# Divorce decree/certificate of divorce and Birth Certificate for Marriage in the Philippines



## KeninCebu (Oct 11, 2021)

I am trying to understand exactly what will be required for marriage in the Philippines and to gather documents if possible before I go. Most states use vitalcheck for these things. I got the certificate of live birth from them. They don't provide divorce decrees. they provide a certificate of divorce from vital records. Is that sufficient? Will the Philippines accept either? Do these forms need to be apostilled in the U.S. by the states in question? How long are the apostilles good for? Thanks, Ken


----------



## M.C.A. (Feb 24, 2013)

Any vital document such as a birth certificate, divorce decree will be certified original by the issuing institution, state you were born or divorced in.

Then make sure you clear these documents through the Philippine Consulate that handles your state or country.

There are going to be so many requirements for a marriage here plus many many requirements by the Philippine Government, LGU and you'll be doing it all on foot and waiting in long lines.

If there's any problems with your fiance's name get ready to wait for months to get that fixed in a court of law unless her name is free and clear and she already has a Philippine passport.

I've never gone the Fiance Visa route so here's some information I found online and also do some online searches on this topic also, you could find information but always rely on government current procedures some of these blog sites you find online might have outdated information.

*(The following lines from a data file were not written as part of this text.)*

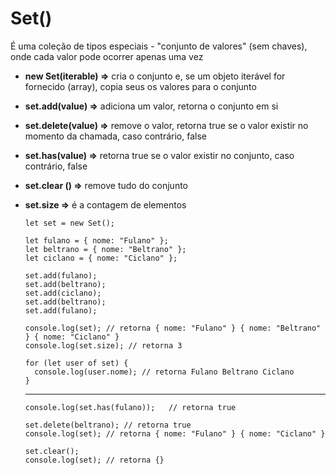 # Set()
É uma coleção de tipos especiais - "conjunto de valores" (sem chaves), onde cada valor pode ocorrer apenas uma vez

- **new Set(iterable) =>** cria o conjunto e, se um objeto iterável for fornecido (array), copia seus os valores para o conjunto
- **set.add(value) =>** adiciona um valor, retorna o conjunto em si
- **set.delete(value) =>** remove o valor, retorna true se o valor existir no momento da chamada, caso contrário, false
- **set.has(value) =>** retorna true se o valor existir no conjunto, caso contrário, false
- **set.clear () =>** remove tudo do conjunto
- **set.size =>** é a contagem de elementos

      let set = new Set();

      let fulano = { nome: "Fulano" };
      let beltrano = { nome: "Beltrano" };
      let ciclano = { nome: "Ciclano" };

      set.add(fulano);
      set.add(beltrano);
      set.add(ciclano);
      set.add(beltrano);
      set.add(fulano);
      
      console.log(set); // retorna { nome: "Fulano" } { nome: "Beltrano" } { nome: "Ciclano" }
      console.log(set.size); // retorna 3

      for (let user of set) {
        console.log(user.nome); // retorna Fulano Beltrano Ciclano
      }
      
    ---

      console.log(set.has(fulano));   // retorna true
      
      set.delete(beltrano); // retorna true
      console.log(set); // retorna { nome: "Fulano" } { nome: "Ciclano" }
      
      set.clear();
      console.log(set); // retorna {}

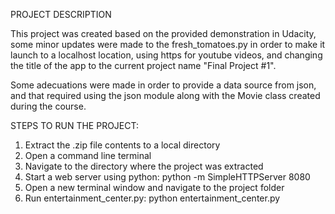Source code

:PROJECT DESCRIPTION

This project was created based on the provided demonstration in Udacity, some
minor updates were made to the fresh_tomatoes.py in order to make it launch 
to a localhost location, using https for youtube videos, and changing the title
of the app to the current project name "Final Project #1".

Some adecuations were made in order to provide a data source from json, and 
that required using the json module along with the Movie class created during
the course.

STEPS TO RUN THE PROJECT:

1. Extract the .zip file contents to a local directory
2. Open a command line terminal
3. Navigate to the directory where the project was extracted
4. Start a web server using python: python -m SimpleHTTPServer 8080
5. Open a new terminal window and navigate to the project folder
6. Run entertainment_center.py: python entertainment_center.py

Here's a few links to get you going:
US Embassy Manila Philippines under "Marriage" US Embassy Philippines Marriage

All Filipinos who have been granted a K1 Fiance or CR1/IR1 Immigrant visa are *required by the Philippine Government* to register with the Commission on Filipinos Overseas before leaving the country to settle in the United States. They are also required to attend an educational seminar about life in a different country. US Immigration Fiance Visa

Los Angeles Philippine Consulate

Website for UK nationals but it shows requirements and documents required and provides links for these documents, keep in mind this is only for your reference KevininCebu Marriage requirements for UK citizen

Philippine Bureau of Immigration PBI Main Office Manila


----------



## HondaGuy (Aug 6, 2012)

When I got married in Quezon City 6-7 years ago I simply had a certified copy of my divorce decree issued by the court where the divorce took place in the US. Had the stamps from the court and the signature of the county clerk.
I did NOT get it Apostilled; I just took it to the US embassy in Manila, showed it to the clerk there and did the affidavit swearing I wasnt married any more. The marriage certificate office in QC accepted that fine but make sure to ask at the office in the city where the ceremony will take place. I've read that some municipalities will accept it and some wont.
Good luck!


----------